HBase Shell及JavaAPI操作
一、Shell 操作
使用如下命令進入hbase 的shell 客戶端,輸入quit或exit退出
$ hbase shell
檢視hbase 所有命令
$ help
如果忘記了命令如何使用,使用help ‘命令’檢視幫助文件,如下
hbase(main):048:0> help 'list'
List all tables in hbase. Optional regular expression parameter could
be used to filter the output. Examples:
hbase> list
hbase> list 'abc.*'
hbase> list 'ns:abc.*'
hbase> list 'ns:.*'
常用命令操作
1.一般操作
作用 | 命令表示式 |
---|---|
檢視伺服器狀態 | status |
檢視hbase 版本 | version |
檢視當前使用者 | whoami |
表引用命令提供幫助 | table_help |
1).檢視伺服器狀態
hbase(main):002:0> status
1 active master, 1 backup masters, 3 servers, 0 dead, 1.0000 average load
2).檢視hbase 版本
hbase(main):003:0> version
1.2.6, rUnknown, Mon May 29 02:25:32 CDT 2017
3).檢視當前使用者
hbase(main):004:0> whoami
hadoop (auth:SIMPLE)

● ● ●

依据资料 —
a) 根据 HBase Shell 一文，在什么情况下要使用 help '命令'？它有什么作用？
b) 判断下列说法是否与 HBase Shell 一文相符，逐条回答"是"或"否"，并引用原文中起决定作用的字句：(i) 输入 quit 或 exit 可以退出 hbase 的 shell 客户端；(ii) 查看当前用户的命令是 version；(iii) 示例中 status 命令的输出显示有 2 台服务器处于 dead 状态。
c) HBase Shell 一文的示例中，version 命令显示的 HBase 版本号是多少？
接下来的数据是另一份独立材料，与上文无关。

● ● ●

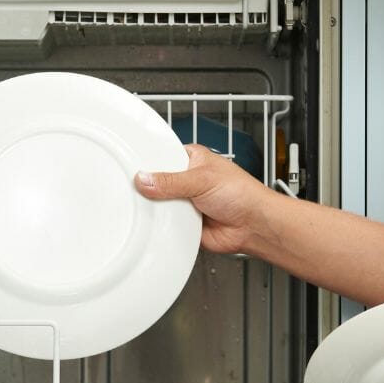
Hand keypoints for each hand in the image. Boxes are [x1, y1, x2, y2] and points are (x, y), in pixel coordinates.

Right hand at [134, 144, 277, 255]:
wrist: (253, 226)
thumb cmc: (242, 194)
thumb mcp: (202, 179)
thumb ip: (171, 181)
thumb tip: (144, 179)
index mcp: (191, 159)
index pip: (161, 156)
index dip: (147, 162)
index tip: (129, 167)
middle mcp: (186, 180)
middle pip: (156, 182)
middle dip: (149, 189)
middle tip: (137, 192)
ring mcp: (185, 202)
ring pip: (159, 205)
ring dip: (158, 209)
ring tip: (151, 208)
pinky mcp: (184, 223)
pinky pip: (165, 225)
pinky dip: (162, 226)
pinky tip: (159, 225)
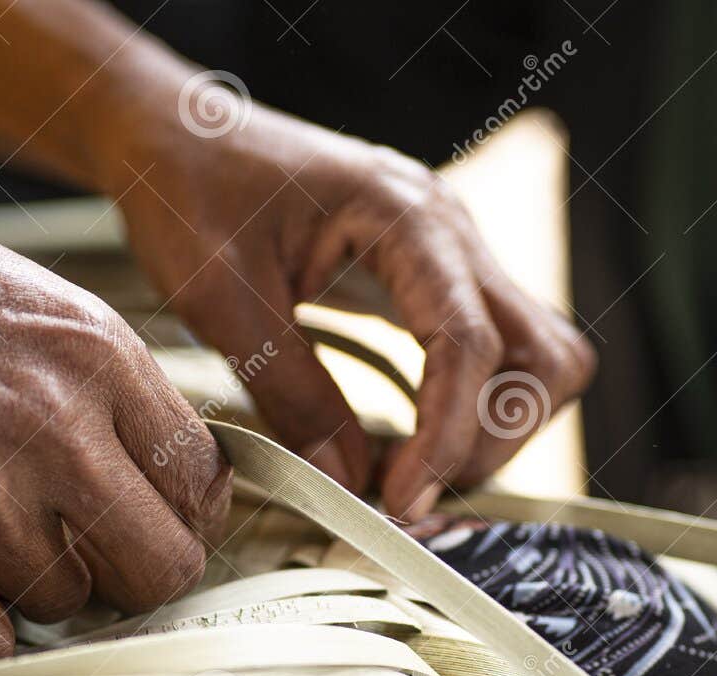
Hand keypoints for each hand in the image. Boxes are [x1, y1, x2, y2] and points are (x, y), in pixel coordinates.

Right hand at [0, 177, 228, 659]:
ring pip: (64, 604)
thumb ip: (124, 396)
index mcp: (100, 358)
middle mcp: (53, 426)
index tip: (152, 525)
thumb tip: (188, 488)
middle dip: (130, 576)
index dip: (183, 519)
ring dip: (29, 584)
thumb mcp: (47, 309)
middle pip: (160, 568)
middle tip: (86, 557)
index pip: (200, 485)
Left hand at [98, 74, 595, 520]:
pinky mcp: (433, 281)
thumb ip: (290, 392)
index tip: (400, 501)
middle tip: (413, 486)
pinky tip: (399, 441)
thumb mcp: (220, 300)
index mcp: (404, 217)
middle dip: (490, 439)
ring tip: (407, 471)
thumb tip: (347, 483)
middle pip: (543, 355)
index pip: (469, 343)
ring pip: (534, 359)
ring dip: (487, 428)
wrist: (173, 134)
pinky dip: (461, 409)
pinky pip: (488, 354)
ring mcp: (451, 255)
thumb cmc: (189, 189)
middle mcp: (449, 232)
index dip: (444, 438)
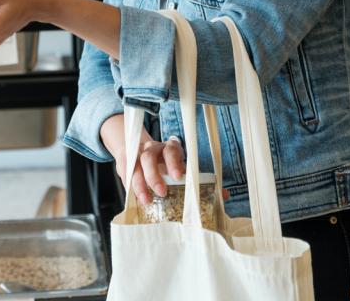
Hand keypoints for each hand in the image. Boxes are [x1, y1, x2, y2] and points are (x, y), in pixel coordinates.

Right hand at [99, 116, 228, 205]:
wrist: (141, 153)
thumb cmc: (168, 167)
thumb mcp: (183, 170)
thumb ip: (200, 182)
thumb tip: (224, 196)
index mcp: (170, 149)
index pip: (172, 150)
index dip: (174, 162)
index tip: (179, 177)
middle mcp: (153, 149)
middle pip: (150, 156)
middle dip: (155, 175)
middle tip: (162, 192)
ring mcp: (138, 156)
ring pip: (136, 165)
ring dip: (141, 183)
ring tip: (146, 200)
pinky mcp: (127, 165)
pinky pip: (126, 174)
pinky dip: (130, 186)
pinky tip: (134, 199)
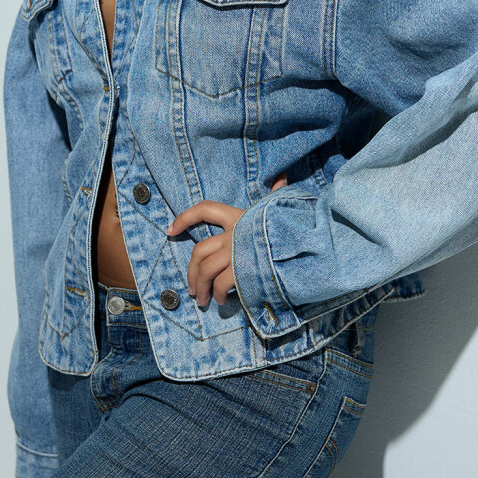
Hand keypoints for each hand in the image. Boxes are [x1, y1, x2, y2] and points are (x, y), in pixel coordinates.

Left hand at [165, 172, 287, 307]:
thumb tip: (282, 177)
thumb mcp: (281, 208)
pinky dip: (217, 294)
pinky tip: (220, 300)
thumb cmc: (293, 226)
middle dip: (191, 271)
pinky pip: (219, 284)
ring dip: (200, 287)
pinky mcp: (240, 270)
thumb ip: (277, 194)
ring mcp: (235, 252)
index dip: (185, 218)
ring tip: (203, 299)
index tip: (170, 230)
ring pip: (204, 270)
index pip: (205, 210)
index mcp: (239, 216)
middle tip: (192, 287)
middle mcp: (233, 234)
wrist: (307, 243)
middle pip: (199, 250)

● ● ●

各题解答 —
a) 忘记某个命令的用法时使用 help '命令'。它用来查看该命令的帮助文档，例如 help 'list'。

b)
(i) 是，"輸入quit或exit退出"
(ii) 否，"檢視當前使用者 | whoami"
(iii) 否，"3 servers, 0 dead"

c) 1.2.6